Embate entre conservadores e progressistas ganha corpo
A reação de Nikolas ecoa em grupos conservadores da Câmara, que já vinham criticando a presença de uma mulher trans no comando da Comissão da Mulher. O argumento central desses setores é que a presidência deveria ser reservada a mulheres cisgênero, posição que entidades de direitos humanos classificam como discriminatória. Do outro lado, parlamentares de partidos de esquerda e centro-esquerda defendem que a eleição de Erika, primeira mulher trans a presidir o colegiado, representa um marco de inclusão no Parlamento.
A tensão se insere em um cenário mais amplo de polarização em torno de pautas de gênero e diversidade. Nos últimos anos, a Câmara passa a ser palco frequente de embates sobre direitos LGBTQIA+, aborto legal, combate à violência doméstica e acesso a políticas públicas específicas para mulheres. O comando da Comissão de Defesa dos Direitos da Mulher, responsável por debater projetos nessas áreas e organizar audiências públicas, torna-se peça estratégica nesse tabuleiro político.

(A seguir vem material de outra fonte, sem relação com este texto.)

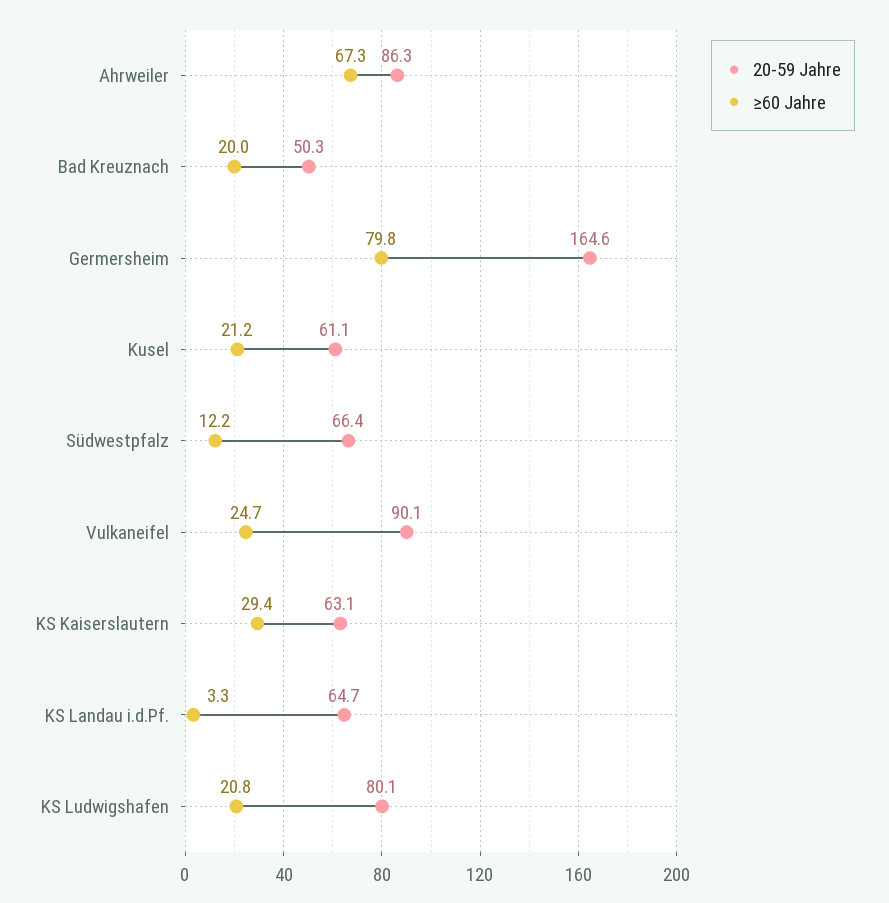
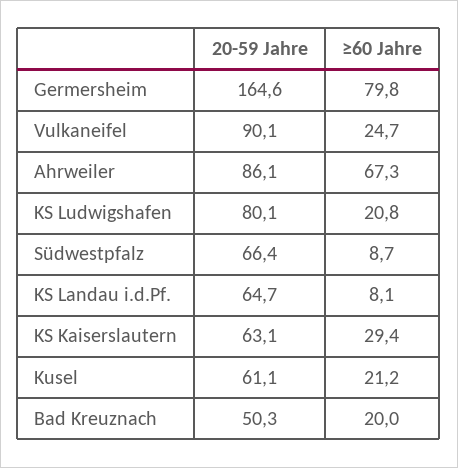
  {
    "20-59 Jahre": {
-     "Ahrweiler": 86.3,
+     "Ahrweiler": 86.1,
      "Bad Kreuznach": 50.3,
      "Germersheim": 164.6,
      "Kusel": 61.1,
      "Südwestpfalz": 66.4,
      "Vulkaneifel": 90.1,
      "KS Kaiserslautern": 63.1,
      "KS Landau i.d.Pf.": 64.7,
      "KS Ludwigshafen": 80.1
    },
    "≥60 Jahre": {
      "Ahrweiler": 67.3,
      "Bad Kreuznach": 20,
      "Germersheim": 79.8,
      "Kusel": 21.2,
-     "Südwestpfalz": 12.2,
+     "Südwestpfalz": 8.7,
      "Vulkaneifel": 24.7,
      "KS Kaiserslautern": 29.4,
-     "KS Landau i.d.Pf.": 3.3,
+     "KS Landau i.d.Pf.": 8.1,
      "KS Ludwigshafen": 20.8
    }
  }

Judicialização e impacto na agenda de direitos
Enquanto enfrenta resistência dentro da Câmara, Erika se movimenta também na esfera judicial. A deputada processa o apresentador Ratinho, do SBT, após ele afirmar em programa de televisão que mulheres trans não são mulheres. Ela pede a responsabilização do comunicador por transfobia, à luz de decisões do Supremo Tribunal Federal que enquadram práticas LGBTfóbicas como crime de racismo desde 2019.

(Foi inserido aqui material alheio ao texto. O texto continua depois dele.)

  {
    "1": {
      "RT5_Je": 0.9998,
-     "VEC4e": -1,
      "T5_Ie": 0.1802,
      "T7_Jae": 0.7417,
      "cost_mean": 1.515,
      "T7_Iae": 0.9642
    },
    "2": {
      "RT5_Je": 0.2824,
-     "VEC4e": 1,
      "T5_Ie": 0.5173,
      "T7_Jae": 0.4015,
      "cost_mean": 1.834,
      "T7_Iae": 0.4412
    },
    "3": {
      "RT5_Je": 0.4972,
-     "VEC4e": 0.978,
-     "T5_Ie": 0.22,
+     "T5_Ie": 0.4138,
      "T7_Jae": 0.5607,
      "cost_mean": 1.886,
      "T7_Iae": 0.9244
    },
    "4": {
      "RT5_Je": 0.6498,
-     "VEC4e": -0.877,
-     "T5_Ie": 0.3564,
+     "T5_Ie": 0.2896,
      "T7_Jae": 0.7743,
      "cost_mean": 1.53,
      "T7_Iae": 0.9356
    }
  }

A soma da convocação de obstrução, do abaixo-assinado e da ação judicial empurra o tema da representatividade trans para o centro do debate nacional. Organizações feministas, coletivos LGBTQIA+ e setores religiosos acompanham a disputa com atenção, avaliando como a correlação de forças na Comissão da Mulher pode influenciar projetos sobre violência de gênero, saúde reprodutiva e políticas de acolhimento a pessoas trans. A presidência do colegiado define, por exemplo, quais propostas entram na pauta semanal, quem é ouvido em audiências públicas e quais temas ganham prioridade ao longo de 2026.

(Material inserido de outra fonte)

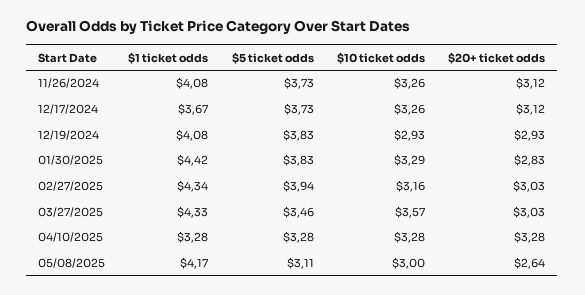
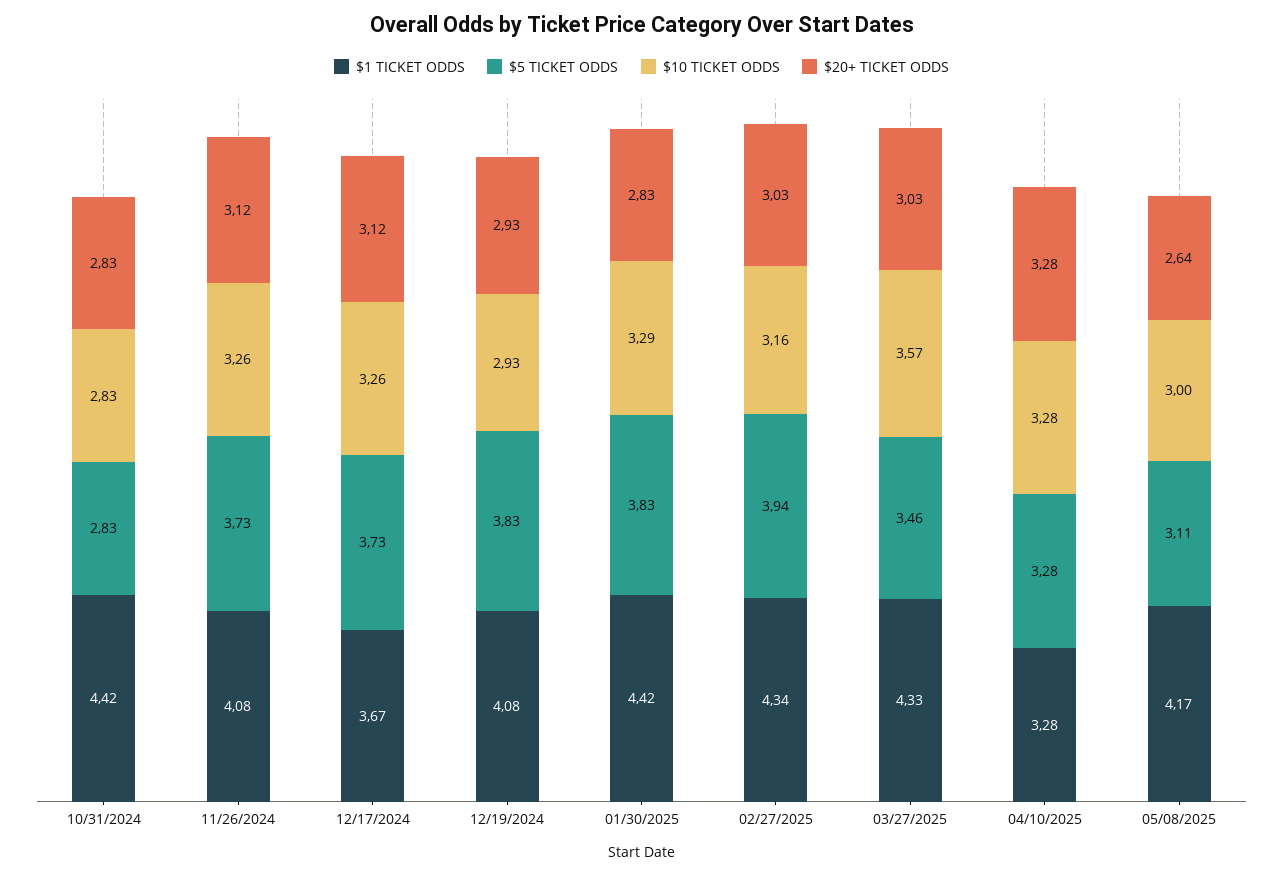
  {
    "$1 ticket odds": {
      "11/26/2024": 4.08,
      "12/17/2024": 3.67,
      "12/19/2024": 4.08,
      "01/30/2025": 4.42,
      "02/27/2025": 4.34,
      "03/27/2025": 4.33,
      "04/10/2025": 3.28,
-     "05/08/2025": 4.17
+     "05/08/2025": 4.17,
+     "10/31/2024": 4.42
    },
    "$5 ticket odds": {
      "11/26/2024": 3.73,
      "12/17/2024": 3.73,
      "12/19/2024": 3.83,
      "01/30/2025": 3.83,
      "02/27/2025": 3.94,
      "03/27/2025": 3.46,
      "04/10/2025": 3.28,
-     "05/08/2025": 3.11
+     "05/08/2025": 3.11,
+     "10/31/2024": 2.83
    },
    "$10 ticket odds": {
      "11/26/2024": 3.26,
      "12/17/2024": 3.26,
      "12/19/2024": 2.93,
      "01/30/2025": 3.29,
      "02/27/2025": 3.16,
      "03/27/2025": 3.57,
      "04/10/2025": 3.28,
-     "05/08/2025": 3
+     "05/08/2025": 3,
+     "10/31/2024": 2.83
    },
    "$20+ ticket odds": {
      "11/26/2024": 3.12,
      "12/17/2024": 3.12,
      "12/19/2024": 2.93,
      "01/30/2025": 2.83,
      "02/27/2025": 3.03,
      "03/27/2025": 3.03,
      "04/10/2025": 3.28,
-     "05/08/2025": 2.64
+     "05/08/2025": 2.64,
+     "10/31/2024": 2.83
    }
  }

O que está em jogo na Câmara dos Deputados
A ofensiva de Nikolas busca impedir que a comissão funcione normalmente enquanto Erika permanecer no cargo. Se a obstrução ganhar corpo e se estender por semanas, projetos que tratam desde a ampliação de casas-abrigo até campanhas de prevenção ao feminicídio podem ficar parados. Em 2025, o colegiado analisa mais de uma centena de proposições relacionadas a direitos das mulheres, o que torna o impasse de agora especialmente sensível para organizações que atuam na área.
A direção da Câmara é pressionada a arbitrar o conflito, seja por meio de negociação política entre partidos, seja por decisão formal sobre a validade da eleição de Erika Hilton. Lideranças governistas e de oposição calculam o custo de se posicionar de forma clara num tema que mobiliza tanto a base conservadora quanto movimentos progressistas. Enquanto isso, permanece em aberto se a Comissão de Defesa dos Direitos da Mulher conseguirá iniciar o ano legislativo com agenda cheia ou se ficará travada por uma guerra interna que expõe, de forma crua, os limites da inclusão e da diversidade nos espaços de poder em Brasília.